This week marks another first for the social networking giant as Facebook (FB) options make their debut, and there are a few different strategies traders and investors can put to use, explains Mike Scanlin of BornToSell.com.
Option exchanges have minimum requirements that must be met before new issues like Facebook (FB), or any stock, can trade put and call options:
- Share price above $3 for five business days
- Number of shareholders greater than 2,000
- Public float in excess of seven million shares
- 12-month trading volume greater than 2.4 million shares
Facebook has met all of these requirements and will have call and put options available on Tuesday, May 29.
Initial strikes on FB will be 16, 19, 22, 25, 28, 31, 34, 37F, 40, 43, 46, and 49, and the options will trade in nickel increments.
Facebook Option Strategies for Various Investor Situations
There are different strategies for investors in different situations. Let’s start with the most vested to the least:
Employees and Early Facebook Investors
You probably have a share cost less than the current market price of $31.91. Maybe you don’t want to sell your shares (or can’t, because of the post-IPO lockup), but you’d like to generate some income from your shares. This is a classic use of covered calls. Set the strike price as high as you like, and just write near-term call options against your position. It’s found money, and if you’re not doing it, you’re leaving money on the table every month.
You were allocated shares at $38 in the IPO. Now they’re at $31.91. How do you recover?
In any repair situation, you have to first ask yourself if you still like the stock. If you were just hanging around for a quick flip on a new issue, then you should have gotten out by now. If you haven’t, and if you still like FB more than some other stock you could buy, then a common stock repair technique is to buy one at-the-money option for every 100 shares you have, and sell two out-of-the-money options to pay for the purchase.
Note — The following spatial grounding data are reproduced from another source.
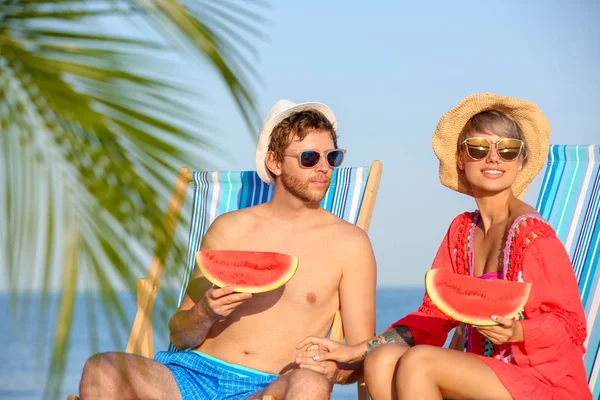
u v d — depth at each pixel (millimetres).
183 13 1663
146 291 4020
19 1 1545
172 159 1482
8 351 15203
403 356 2979
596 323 3797
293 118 3711
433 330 3506
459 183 3752
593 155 4145
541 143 3725
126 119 1482
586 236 4027
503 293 3066
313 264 3670
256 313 3592
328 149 3691
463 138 3590
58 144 1457
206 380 3490
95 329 1391
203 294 3746
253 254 3453
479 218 3637
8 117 1473
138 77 1515
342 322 3680
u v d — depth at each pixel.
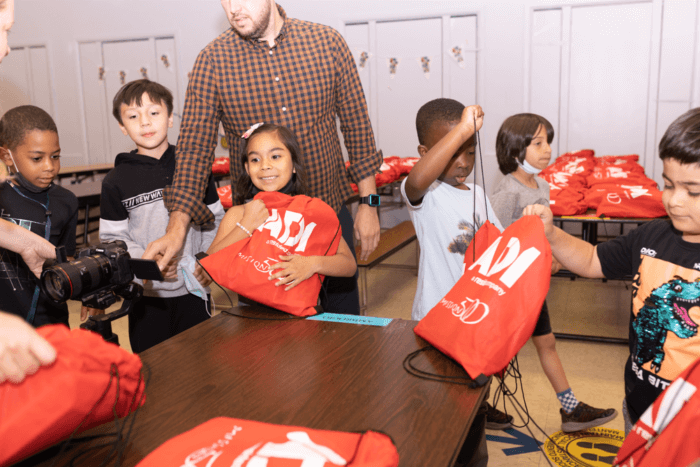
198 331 1.11
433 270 1.60
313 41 1.64
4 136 1.61
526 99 5.13
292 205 1.21
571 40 4.95
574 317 3.18
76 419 0.65
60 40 6.54
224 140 5.96
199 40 6.04
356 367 0.91
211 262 1.14
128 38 6.27
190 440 0.65
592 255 1.13
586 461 1.74
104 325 0.92
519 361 2.54
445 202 1.58
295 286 1.18
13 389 0.61
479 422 0.97
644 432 0.79
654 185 3.26
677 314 0.96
Example: You own 100 shares at $38. It’s now at $31.91. Buy one 34-strike call for $2, and sell two 37-strike calls for $1 each (all three have same expiration date). You’ve lowered your breakeven point from $38 to $36 for zero additional dollars:
You’ve also put a cap on your upside, though. Best you can do is have FB be $37 or higher on expiration day (in which case you make $2 per share). If it shoots up to $45, you will only make $2 per share on your original investment of $38 (but, hey, this is a “repair” strategy whose goal is to lower your breakeven point and get you out of a losing position).
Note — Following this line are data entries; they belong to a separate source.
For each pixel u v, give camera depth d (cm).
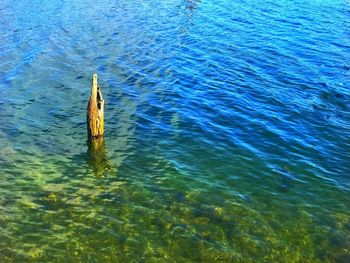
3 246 1568
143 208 1811
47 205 1797
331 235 1714
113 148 2259
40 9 4862
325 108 2820
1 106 2650
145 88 2988
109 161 2144
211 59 3575
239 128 2508
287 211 1844
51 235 1633
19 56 3478
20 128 2411
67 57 3512
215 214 1797
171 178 2034
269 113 2703
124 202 1844
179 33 4259
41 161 2114
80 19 4584
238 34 4269
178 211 1803
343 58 3734
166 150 2262
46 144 2267
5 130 2380
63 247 1580
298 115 2702
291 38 4194
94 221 1717
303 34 4328
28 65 3303
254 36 4216
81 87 2977
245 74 3294
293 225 1759
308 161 2228
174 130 2455
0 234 1620
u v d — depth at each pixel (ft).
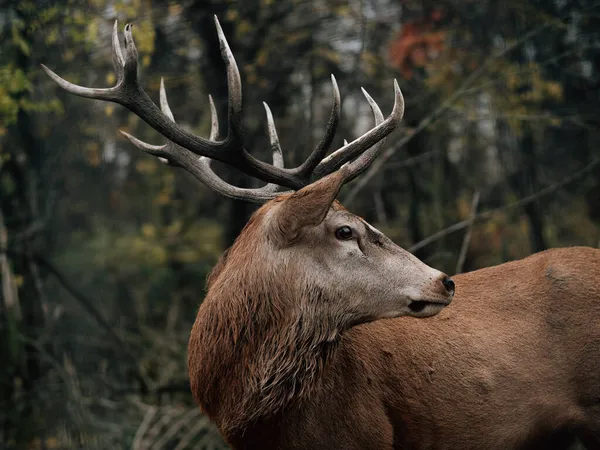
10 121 28.63
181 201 47.37
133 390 32.45
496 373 16.48
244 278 14.49
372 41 35.63
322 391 14.76
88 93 15.31
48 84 33.32
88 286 44.21
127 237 48.98
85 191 49.37
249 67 33.12
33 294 31.94
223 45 15.23
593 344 16.75
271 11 34.53
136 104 15.56
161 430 30.22
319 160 15.80
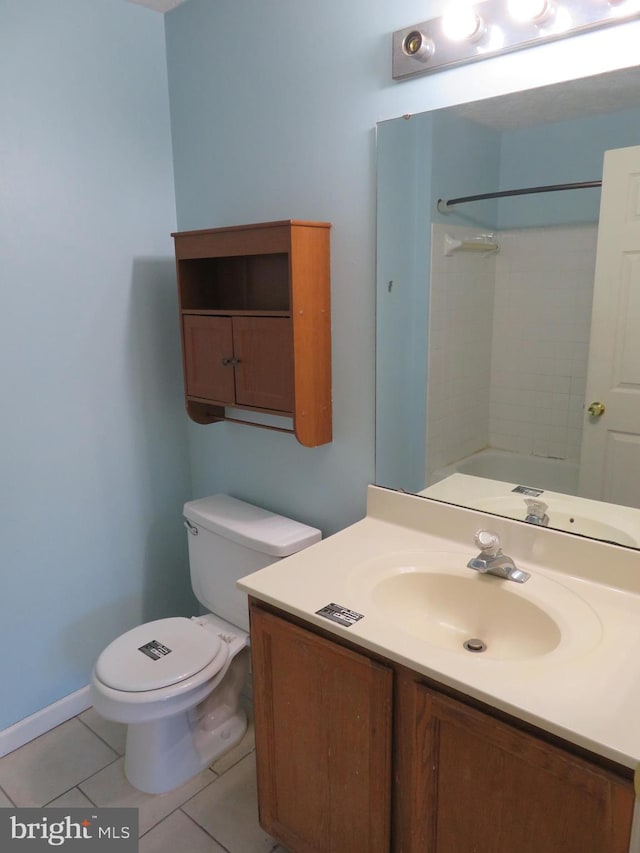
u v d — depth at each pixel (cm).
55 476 198
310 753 136
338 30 160
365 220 164
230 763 189
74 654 212
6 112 173
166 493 234
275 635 136
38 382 190
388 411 169
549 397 139
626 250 124
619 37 119
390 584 141
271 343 175
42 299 188
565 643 113
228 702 202
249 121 187
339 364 179
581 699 97
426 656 109
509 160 135
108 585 219
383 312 165
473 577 138
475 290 146
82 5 185
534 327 138
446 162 145
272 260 192
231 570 198
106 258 202
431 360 157
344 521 189
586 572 135
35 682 202
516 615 130
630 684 101
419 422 163
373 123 158
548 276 134
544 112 129
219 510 208
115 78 196
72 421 200
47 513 198
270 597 131
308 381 174
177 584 242
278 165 182
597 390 132
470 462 154
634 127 119
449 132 143
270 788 149
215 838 163
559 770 95
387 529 166
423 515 163
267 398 180
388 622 121
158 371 224
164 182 215
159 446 229
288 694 137
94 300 201
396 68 149
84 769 188
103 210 199
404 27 147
See also: Would You “Fix” This Option Trade?
You bought shares after the IPO. No matter what you paid you are underwater since FB closed at its low on Friday.
This is basically the same case as the IPO investor who bought in at $38. If you still like the stock, use the repair strategy to lower your breakeven point. If you no longer like the stock, then just sell it, take the loss, and move on to something you like better.
As an alternative, you could write covered call options against your stock with a strike equal to (or greater than) the price you paid. If called, then you’ve made something; if not called, then you’ve lowered your breakeven by the amount of premium you received and you can write another covered call for the next option cycle. FB is unlikely to go to zero, and eventually you should be called away (for a profit, if you keep your strikes equal to or greater than your adjusted cost basis).
Not Currently a Facebook Investor
You don’t own FB but are considering doing some buy-writes once call options begin trading.
In this situation, you have to consider FB next to all of the alternatives (i.e. other stocks you could do a buy-write with). If the option premiums are very good on FB, and if you keep your position size reasonable, and your “moneyness” as deep as meets your risk profile, then this could be a decent candidate for buy-writes.
However, like other recent Internet IPOs like Groupon (GRPN), LinkedIn (LNKD), Yelp (YELP), Zynga (ZNGA), and Pandora (P), you will want to keep your position size modest. High volatility is good for option premium, but bad for portfolio value if the stock moves against you.